TASK INPUTS

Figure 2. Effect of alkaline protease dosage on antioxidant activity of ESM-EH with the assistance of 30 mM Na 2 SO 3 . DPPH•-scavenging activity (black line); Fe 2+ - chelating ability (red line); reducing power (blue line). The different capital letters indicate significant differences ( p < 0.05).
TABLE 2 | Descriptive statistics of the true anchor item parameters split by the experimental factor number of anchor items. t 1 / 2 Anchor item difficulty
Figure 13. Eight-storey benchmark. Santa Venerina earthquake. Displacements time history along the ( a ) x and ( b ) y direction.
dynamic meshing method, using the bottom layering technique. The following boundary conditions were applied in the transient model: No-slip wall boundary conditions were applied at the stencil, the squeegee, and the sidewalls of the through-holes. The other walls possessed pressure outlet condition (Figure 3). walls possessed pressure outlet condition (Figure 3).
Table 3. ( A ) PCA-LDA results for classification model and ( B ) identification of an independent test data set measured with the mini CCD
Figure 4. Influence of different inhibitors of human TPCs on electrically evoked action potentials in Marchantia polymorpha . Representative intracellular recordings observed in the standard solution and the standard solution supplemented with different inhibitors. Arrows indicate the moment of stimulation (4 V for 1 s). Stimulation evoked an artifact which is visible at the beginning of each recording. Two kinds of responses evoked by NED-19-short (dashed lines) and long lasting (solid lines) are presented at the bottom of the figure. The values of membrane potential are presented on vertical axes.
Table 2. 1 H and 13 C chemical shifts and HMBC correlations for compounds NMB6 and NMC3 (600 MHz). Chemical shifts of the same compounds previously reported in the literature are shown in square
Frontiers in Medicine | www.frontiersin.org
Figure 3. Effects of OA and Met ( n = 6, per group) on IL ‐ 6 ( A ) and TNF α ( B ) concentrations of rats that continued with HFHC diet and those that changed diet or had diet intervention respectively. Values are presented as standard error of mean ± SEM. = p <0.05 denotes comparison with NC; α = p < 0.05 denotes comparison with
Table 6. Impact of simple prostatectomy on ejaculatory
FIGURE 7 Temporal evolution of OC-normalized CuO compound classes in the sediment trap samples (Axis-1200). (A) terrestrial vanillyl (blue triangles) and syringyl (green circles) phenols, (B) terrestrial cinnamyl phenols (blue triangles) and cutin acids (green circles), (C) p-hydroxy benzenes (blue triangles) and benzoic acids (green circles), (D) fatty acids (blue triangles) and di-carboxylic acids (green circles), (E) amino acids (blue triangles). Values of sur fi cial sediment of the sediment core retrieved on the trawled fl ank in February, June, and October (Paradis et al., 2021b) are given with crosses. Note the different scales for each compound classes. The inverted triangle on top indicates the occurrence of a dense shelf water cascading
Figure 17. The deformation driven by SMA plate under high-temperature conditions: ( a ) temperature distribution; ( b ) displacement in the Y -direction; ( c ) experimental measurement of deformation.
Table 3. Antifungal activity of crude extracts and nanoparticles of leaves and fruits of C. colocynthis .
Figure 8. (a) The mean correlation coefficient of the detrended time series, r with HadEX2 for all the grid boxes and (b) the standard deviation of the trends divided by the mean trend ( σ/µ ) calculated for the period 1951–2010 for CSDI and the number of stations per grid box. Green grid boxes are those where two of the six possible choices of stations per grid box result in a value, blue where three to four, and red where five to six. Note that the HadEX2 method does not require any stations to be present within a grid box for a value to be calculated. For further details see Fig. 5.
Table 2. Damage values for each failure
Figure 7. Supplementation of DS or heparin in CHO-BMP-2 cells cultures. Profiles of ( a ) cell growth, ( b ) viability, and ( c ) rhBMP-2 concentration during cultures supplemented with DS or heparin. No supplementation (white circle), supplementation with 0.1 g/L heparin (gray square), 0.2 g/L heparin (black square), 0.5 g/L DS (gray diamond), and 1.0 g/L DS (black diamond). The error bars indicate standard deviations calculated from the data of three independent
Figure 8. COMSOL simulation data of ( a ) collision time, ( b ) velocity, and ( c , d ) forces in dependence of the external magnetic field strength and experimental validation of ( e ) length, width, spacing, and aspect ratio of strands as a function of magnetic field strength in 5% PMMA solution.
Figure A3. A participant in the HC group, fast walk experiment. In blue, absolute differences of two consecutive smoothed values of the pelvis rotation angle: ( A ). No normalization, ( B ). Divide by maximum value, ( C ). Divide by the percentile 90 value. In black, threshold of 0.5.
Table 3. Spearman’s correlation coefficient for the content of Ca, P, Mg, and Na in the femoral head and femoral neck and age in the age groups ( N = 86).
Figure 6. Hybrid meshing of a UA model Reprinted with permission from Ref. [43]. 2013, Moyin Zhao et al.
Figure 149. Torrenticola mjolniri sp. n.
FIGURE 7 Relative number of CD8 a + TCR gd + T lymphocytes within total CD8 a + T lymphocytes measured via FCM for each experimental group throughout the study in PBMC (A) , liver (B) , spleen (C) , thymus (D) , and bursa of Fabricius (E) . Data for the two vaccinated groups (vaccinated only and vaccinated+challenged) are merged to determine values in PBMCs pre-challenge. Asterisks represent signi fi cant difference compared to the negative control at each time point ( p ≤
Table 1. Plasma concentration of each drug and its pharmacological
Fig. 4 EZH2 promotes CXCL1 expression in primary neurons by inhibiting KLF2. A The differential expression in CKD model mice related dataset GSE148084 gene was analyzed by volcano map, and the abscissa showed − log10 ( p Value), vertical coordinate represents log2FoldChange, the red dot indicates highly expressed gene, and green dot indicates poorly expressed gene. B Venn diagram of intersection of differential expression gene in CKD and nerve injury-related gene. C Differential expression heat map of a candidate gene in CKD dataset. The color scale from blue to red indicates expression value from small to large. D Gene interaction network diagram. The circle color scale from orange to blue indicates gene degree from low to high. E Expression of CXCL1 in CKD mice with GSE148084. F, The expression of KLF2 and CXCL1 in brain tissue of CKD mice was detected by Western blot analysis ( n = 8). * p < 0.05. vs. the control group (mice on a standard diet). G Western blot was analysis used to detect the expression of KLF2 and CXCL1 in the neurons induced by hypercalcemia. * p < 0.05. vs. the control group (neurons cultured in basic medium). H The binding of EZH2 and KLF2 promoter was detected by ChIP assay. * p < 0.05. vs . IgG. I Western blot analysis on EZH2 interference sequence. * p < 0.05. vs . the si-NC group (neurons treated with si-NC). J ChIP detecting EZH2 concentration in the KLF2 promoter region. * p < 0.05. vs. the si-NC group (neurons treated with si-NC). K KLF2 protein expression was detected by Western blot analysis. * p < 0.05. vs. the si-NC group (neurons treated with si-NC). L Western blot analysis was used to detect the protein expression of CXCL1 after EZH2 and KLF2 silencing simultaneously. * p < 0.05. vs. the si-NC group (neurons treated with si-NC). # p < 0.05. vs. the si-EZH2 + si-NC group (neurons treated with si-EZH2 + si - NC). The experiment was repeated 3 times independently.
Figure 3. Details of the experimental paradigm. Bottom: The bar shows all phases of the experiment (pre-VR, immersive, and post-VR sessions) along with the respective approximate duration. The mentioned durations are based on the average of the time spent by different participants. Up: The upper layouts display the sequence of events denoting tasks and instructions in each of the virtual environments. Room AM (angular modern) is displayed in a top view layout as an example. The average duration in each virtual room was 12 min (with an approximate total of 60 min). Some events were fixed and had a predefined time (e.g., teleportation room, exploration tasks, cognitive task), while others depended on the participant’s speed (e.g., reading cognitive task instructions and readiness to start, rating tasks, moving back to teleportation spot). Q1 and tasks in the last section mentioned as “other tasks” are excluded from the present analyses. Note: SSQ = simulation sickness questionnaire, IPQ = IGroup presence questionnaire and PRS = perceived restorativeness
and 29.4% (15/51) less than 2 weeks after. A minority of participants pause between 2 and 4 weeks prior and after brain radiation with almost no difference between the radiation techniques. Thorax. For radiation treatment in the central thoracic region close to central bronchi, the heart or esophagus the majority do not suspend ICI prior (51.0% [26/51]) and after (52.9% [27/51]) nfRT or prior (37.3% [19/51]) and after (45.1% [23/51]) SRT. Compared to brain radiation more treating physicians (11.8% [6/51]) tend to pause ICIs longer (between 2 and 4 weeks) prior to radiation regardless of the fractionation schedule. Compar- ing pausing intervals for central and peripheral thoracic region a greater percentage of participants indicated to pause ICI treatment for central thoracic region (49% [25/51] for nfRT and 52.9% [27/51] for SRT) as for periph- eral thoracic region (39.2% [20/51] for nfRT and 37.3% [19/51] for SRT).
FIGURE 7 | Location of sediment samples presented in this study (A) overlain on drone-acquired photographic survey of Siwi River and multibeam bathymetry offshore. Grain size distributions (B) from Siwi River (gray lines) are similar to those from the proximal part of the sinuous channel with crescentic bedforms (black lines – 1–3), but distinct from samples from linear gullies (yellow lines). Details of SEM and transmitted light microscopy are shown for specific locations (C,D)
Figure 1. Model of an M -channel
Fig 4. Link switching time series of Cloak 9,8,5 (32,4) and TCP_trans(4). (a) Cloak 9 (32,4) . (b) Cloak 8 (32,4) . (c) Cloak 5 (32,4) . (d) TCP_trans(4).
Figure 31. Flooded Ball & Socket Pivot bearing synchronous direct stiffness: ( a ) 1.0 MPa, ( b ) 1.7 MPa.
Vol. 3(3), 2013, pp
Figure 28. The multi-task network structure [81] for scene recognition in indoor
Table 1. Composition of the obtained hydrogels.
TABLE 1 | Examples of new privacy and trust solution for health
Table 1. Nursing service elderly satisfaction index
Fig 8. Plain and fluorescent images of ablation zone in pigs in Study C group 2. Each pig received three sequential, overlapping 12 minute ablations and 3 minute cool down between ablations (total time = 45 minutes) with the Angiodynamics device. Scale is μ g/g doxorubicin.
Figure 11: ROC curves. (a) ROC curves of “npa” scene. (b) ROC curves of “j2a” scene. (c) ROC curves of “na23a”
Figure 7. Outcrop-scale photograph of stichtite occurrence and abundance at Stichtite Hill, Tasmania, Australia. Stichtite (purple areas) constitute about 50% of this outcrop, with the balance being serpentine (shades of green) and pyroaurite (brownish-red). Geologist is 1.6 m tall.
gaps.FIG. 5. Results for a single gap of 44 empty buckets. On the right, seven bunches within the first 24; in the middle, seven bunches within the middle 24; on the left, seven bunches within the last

TASK GOAL
From the entries above, give again exactly the lines running from the line with "Figure 8. COMSOL" to the line with "Table 1. Plasma"; include both of those lines.

ANSWER
Figure 8. COMSOL simulation data of ( a ) collision time, ( b ) velocity, and ( c , d ) forces in dependence of the external magnetic field strength and experimental validation of ( e ) length, width, spacing, and aspect ratio of strands as a function of magnetic field strength in 5% PMMA solution.
Figure A3. A participant in the HC group, fast walk experiment. In blue, absolute differences of two consecutive smoothed values of the pelvis rotation angle: ( A ). No normalization, ( B ). Divide by maximum value, ( C ). Divide by the percentile 90 value. In black, threshold of 0.5.
Table 3. Spearman’s correlation coefficient for the content of Ca, P, Mg, and Na in the femoral head and femoral neck and age in the age groups ( N = 86).
Figure 6. Hybrid meshing of a UA model Reprinted with permission from Ref. [43]. 2013, Moyin Zhao et al.
Figure 149. Torrenticola mjolniri sp. n.
FIGURE 7 Relative number of CD8 a + TCR gd + T lymphocytes within total CD8 a + T lymphocytes measured via FCM for each experimental group throughout the study in PBMC (A) , liver (B) , spleen (C) , thymus (D) , and bursa of Fabricius (E) . Data for the two vaccinated groups (vaccinated only and vaccinated+challenged) are merged to determine values in PBMCs pre-challenge. Asterisks represent signi fi cant difference compared to the negative control at each time point ( p ≤
Table 1. Plasma concentration of each drug and its pharmacological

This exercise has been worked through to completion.